押しても引いても斬魄刀はビクともせず、力の差を知っているので大人しく2人とも斬魄刀を収めた。だが、その目は「いつか殺す」と隠さず物語っている。どちらも、自分より上が基本的に気に入らないのだ。
(ああ、良い目だ……)
嗤う。アーロニーロはそんな2人を嘲嗤う。その不屈の心が、無くしたナニカをを強さで補おうとするその行為が力の原動力。無くした筈の
されども生きようとする過程で宝石などように研磨され、その価値を高める。そしてアーロニーロは、その宝石を丸ごと奪う業突く張りの捕食者。
(強くなって生き残れよ。余さず喰いたくなるくらいにな……)
――――――
アーロニーロが餌候補の態度に満足そうにしてる同時刻に、アーロニーロにとって迷惑千万な計画が考えられていた。
「アーロニーロの面を拝んでやろう」
「……」
「はぁ……」
突拍子もないアパッチの提案にミラ・ローズとスンスンは気の無い返事を返した。それに腹を立てたのか、アパッチは声を荒げて主張を始める。
「考えた事ないのか、あの仮面の下にどんな愉快な顔があるかを!!」
アパッチの言わんとしている事は解るが、それでも2人はやはり生返事であった。
「本人にとってコンプレックスなのは明白ですけれど、陰湿ではなくて?」
秘密なのは解る。アーロニーロの仮面が外れている所など3人の誰も見た事は無い。3人はハリベルにそれとなく聞いた事もあるが、やはり一番長く一緒に居ても仮面を取ったところを見た事が無いそうだ。
仮面を付け続ける最大の障害となる食事も、『口』が左手にあるのだから食事中も外す必要が無い。流石に自室では外していそうだが、3人にはアーロニーロの私室に突撃をかまして見ようとする気概はない。
「だからこそ、だろ。アイツを褒めたくはねぇけど、仕事には真面目で手回しも良い。ハリベル様が信頼を寄せるのも解る。…ハリベル様が自分から距離を取ろうとする材料はあと仮面に隠された素顔くらいだろ」
アパッチの言葉に思うところが無い訳ではないので、2人はやらないとの二の句が咄嗟に出なかった。

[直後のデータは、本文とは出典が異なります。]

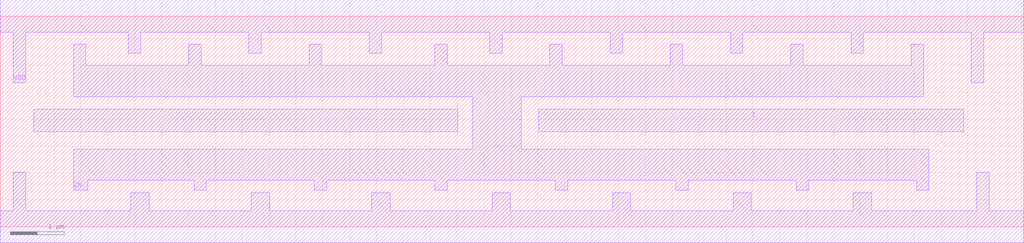
<source format=lef>
# Copyright 2022 GlobalFoundries PDK Authors
#
# Licensed under the Apache License, Version 2.0 (the "License");
# you may not use this file except in compliance with the License.
# You may obtain a copy of the License at
#
#      http://www.apache.org/licenses/LICENSE-2.0
#
# Unless required by applicable law or agreed to in writing, software
# distributed under the License is distributed on an "AS IS" BASIS,
# WITHOUT WARRANTIES OR CONDITIONS OF ANY KIND, either express or implied.
# See the License for the specific language governing permissions and
# limitations under the License.

MACRO gf180mcu_fd_sc_mcu7t5v0__inv_16
  CLASS core ;
  FOREIGN gf180mcu_fd_sc_mcu7t5v0__inv_16 0.0 0.0 ;
  ORIGIN 0 0 ;
  SYMMETRY X Y ;
  SITE GF018hv5v_mcu_sc7 ;
  SIZE 19.04 BY 3.92 ;
  PIN I
    DIRECTION INPUT ;
    ANTENNAGATEAREA 17.632 ;
    PORT
      LAYER Metal1 ;
        POLYGON 0.62 1.765 8.51 1.765 8.51 2.19 0.62 2.19  ;
        POLYGON 10.015 1.765 17.92 1.765 17.92 2.19 10.015 2.19  ;
    END
  END I
  PIN ZN
    DIRECTION OUTPUT ;
    ANTENNADIFFAREA 9.4624 ;
    PORT
      LAYER Metal1 ;
        POLYGON 1.365 2.42 8.79 2.42 8.79 1.445 1.365 1.445 1.365 0.675 1.625 0.675 1.625 0.865 3.605 0.865 3.605 0.675 3.835 0.675 3.835 0.865 5.845 0.865 5.845 0.675 6.075 0.675 6.075 0.865 8.085 0.865 8.085 0.675 8.315 0.675 8.315 0.865 10.325 0.865 10.325 0.675 10.555 0.675 10.555 0.865 12.565 0.865 12.565 0.675 12.795 0.675 12.795 0.865 14.805 0.865 14.805 0.675 15.035 0.675 15.035 0.865 17.045 0.865 17.045 0.675 17.275 0.675 17.275 1.445 9.69 1.445 9.69 2.42 17.175 2.42 17.175 3.39 16.945 3.39 16.945 3 14.935 3 14.935 3.39 14.705 3.39 14.705 3 12.695 3 12.695 3.39 12.465 3.39 12.465 3 10.455 3 10.455 3.39 10.225 3.39 10.225 3 8.31 3 8.31 3.39 8.08 3.39 8.08 3 5.975 3 5.975 3.39 5.745 3.39 5.745 3 3.735 3 3.735 3.39 3.505 3.39 3.505 3 1.595 3 1.595 3.39 1.365 3.39  ;
    END
  END ZN
  PIN VDD
    DIRECTION INOUT ;
    USE power ;
    SHAPE ABUTMENT ;
    PORT
      LAYER Metal1 ;
        POLYGON 0 3.62 0.245 3.62 0.245 2.68 0.475 2.68 0.475 3.62 2.385 3.62 2.385 3.23 2.615 3.23 2.615 3.62 4.625 3.62 4.625 3.23 4.855 3.23 4.855 3.62 6.865 3.62 6.865 3.23 7.095 3.23 7.095 3.62 9.105 3.62 9.105 3.23 9.335 3.23 9.335 3.62 11.345 3.62 11.345 3.23 11.575 3.23 11.575 3.62 13.585 3.62 13.585 3.23 13.815 3.23 13.815 3.62 15.825 3.62 15.825 3.23 16.055 3.23 16.055 3.62 18.065 3.62 18.065 2.68 18.295 2.68 18.295 3.62 19.04 3.62 19.04 4.22 0 4.22  ;
    END
  END VDD
  PIN VSS
    DIRECTION INOUT ;
    USE ground ;
    SHAPE ABUTMENT ;
    PORT
      LAYER Metal1 ;
        POLYGON 0 -0.3 19.04 -0.3 19.04 0.3 18.395 0.3 18.395 1.015 18.165 1.015 18.165 0.3 16.21 0.3 16.21 0.635 15.87 0.635 15.87 0.3 13.97 0.3 13.97 0.635 13.63 0.635 13.63 0.3 11.73 0.3 11.73 0.635 11.39 0.635 11.39 0.3 9.49 0.3 9.49 0.635 9.15 0.635 9.15 0.3 7.25 0.3 7.25 0.635 6.91 0.635 6.91 0.3 5.01 0.3 5.01 0.635 4.67 0.635 4.67 0.3 2.77 0.3 2.77 0.635 2.43 0.635 2.43 0.3 0.475 0.3 0.475 1.015 0.245 1.015 0.245 0.3 0 0.3  ;
    END
  END VSS
END gf180mcu_fd_sc_mcu7t5v0__inv_16

</source>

敬愛するハリベルが何かとアーロニーロの傍に居ようとするのも気に入らないのは、アパッチだけでなく2人も同じである。
例え単独行動をアーロニーロが好んで実際に一緒に居る時間が短かろうとも、その思いは覆りはしない。寧ろ、ハリベル様を蔑ろにするなとさえ時折考えてしまう。しかし、思いと考えは矛盾するもので、やっぱりハリベル様に近付くなとも思うのだが。
そんな事を考えている内にやる気が出てきて、2人もその気となった。推定不細工ヅラ、そうでなくとも声が2種類あるから口は2つあって人間の顔じゃないないツラを見てやろうと、3人は決意の揺るがない内にそれぞれの腹案の準備をし始めるのだった。